‘Deepfakes spreading and more AI companions’: seven takeaways from the latest artificial intelligence safety report
Summary
The second annual International AI Safety report, chaired by Yoshua Bengio, surveys AI progress and risks, noting significant jumps in reasoning capabilities, exemplified by models like GPT-5 and Gemini 3 achieving gold-level performance in the International Mathematical Olympiad. However, capabilities remain "jagged," with systems still prone to hallucinations and unable to reliably automate long tasks, though this automation capability is projected to improve rapidly.
Key concerns include the proliferation of deepfake pornography, which is becoming harder to distinguish from reality, and the rapid growth in popularity of AI companions, leading to "pathological" emotional dependence in a subset of users, though clear causation for mental health issues remains unproven.
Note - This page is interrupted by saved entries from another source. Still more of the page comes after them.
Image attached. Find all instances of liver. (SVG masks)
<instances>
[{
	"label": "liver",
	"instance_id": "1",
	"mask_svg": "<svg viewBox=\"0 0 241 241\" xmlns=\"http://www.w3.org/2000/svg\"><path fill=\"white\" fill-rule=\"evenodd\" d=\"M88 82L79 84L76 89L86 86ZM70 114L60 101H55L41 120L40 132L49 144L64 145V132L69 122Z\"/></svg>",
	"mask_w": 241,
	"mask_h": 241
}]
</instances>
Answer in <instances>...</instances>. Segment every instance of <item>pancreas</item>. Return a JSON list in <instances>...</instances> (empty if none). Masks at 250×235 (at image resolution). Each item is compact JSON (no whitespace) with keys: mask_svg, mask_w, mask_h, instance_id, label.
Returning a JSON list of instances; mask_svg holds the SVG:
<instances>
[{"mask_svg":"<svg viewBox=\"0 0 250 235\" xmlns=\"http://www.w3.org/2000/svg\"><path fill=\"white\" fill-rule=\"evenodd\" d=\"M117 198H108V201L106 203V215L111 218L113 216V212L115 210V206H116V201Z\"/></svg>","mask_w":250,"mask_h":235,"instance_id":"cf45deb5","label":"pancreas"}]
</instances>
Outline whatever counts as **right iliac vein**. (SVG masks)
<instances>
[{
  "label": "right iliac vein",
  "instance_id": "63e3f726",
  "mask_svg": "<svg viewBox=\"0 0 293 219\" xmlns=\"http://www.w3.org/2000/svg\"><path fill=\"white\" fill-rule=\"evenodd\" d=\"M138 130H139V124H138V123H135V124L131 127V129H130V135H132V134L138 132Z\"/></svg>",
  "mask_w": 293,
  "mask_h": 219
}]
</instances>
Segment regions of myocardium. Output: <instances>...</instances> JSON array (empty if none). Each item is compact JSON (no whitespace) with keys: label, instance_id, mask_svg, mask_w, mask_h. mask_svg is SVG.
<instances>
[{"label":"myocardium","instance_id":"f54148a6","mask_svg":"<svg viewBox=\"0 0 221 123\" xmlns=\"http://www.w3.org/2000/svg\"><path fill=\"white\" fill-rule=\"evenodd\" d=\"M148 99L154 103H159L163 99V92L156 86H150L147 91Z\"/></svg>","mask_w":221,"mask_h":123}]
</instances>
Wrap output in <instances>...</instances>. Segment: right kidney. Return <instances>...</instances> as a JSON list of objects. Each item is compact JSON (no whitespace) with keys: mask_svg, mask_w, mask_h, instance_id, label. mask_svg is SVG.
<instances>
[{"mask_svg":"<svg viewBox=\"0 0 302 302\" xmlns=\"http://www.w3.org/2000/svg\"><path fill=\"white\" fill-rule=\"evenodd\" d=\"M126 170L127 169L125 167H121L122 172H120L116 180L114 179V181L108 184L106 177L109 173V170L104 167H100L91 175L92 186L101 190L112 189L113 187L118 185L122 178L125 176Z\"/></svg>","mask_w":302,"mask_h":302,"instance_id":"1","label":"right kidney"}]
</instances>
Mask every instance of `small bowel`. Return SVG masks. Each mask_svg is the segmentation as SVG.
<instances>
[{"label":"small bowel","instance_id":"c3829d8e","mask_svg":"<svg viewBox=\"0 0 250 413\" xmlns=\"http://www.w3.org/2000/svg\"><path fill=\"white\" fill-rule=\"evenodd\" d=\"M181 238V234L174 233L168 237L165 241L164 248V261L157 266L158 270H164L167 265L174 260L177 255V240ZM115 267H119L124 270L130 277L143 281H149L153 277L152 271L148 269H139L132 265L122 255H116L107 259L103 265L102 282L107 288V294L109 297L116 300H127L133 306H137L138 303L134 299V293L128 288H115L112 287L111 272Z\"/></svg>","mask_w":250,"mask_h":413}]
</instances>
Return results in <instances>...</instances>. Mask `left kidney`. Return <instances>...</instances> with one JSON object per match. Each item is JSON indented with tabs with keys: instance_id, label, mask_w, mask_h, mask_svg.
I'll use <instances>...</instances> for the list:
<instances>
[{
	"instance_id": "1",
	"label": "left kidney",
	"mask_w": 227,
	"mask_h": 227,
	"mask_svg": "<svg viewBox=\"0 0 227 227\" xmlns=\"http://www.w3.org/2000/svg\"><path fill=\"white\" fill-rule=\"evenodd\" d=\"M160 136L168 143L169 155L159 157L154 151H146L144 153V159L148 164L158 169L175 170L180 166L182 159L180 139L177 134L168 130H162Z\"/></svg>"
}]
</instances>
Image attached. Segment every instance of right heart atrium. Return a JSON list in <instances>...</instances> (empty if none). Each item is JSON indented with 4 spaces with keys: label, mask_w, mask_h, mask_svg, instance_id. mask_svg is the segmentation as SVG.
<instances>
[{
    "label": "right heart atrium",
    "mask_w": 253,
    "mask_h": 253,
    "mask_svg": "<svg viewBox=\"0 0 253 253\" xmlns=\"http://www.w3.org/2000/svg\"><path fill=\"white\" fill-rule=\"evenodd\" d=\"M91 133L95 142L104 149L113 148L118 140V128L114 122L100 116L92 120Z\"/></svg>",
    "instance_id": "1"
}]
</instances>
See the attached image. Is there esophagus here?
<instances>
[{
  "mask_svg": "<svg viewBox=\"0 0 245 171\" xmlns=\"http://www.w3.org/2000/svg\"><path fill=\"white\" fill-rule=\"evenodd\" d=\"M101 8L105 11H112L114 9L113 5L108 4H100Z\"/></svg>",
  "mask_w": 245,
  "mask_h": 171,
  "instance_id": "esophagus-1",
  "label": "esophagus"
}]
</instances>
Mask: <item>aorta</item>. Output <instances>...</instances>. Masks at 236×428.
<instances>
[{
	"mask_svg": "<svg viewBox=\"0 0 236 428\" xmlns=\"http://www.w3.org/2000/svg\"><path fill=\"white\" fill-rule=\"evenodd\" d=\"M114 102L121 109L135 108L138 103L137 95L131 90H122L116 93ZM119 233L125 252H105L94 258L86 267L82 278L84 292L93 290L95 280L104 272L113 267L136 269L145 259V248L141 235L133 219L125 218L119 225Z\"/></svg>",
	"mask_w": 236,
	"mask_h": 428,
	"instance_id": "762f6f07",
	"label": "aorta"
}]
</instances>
The report also notes that major developers have implemented biological and chemical risk safeguards, as AI co-scientists are becoming increasingly capable in areas like designing molecules, presenting a dilemma between restricting tools or supporting beneficial development.
Furthermore, while fully autonomous cyber-attacks remain infeasible due to AI's inability to execute long, multi-stage tasks, systems are getting better at undermining oversight and supporting attackers. Finally, the report finds the impact on the global jobs market remains uncertain and unevenly adopted across economies and sectors, though greater autonomy could accelerate disruption.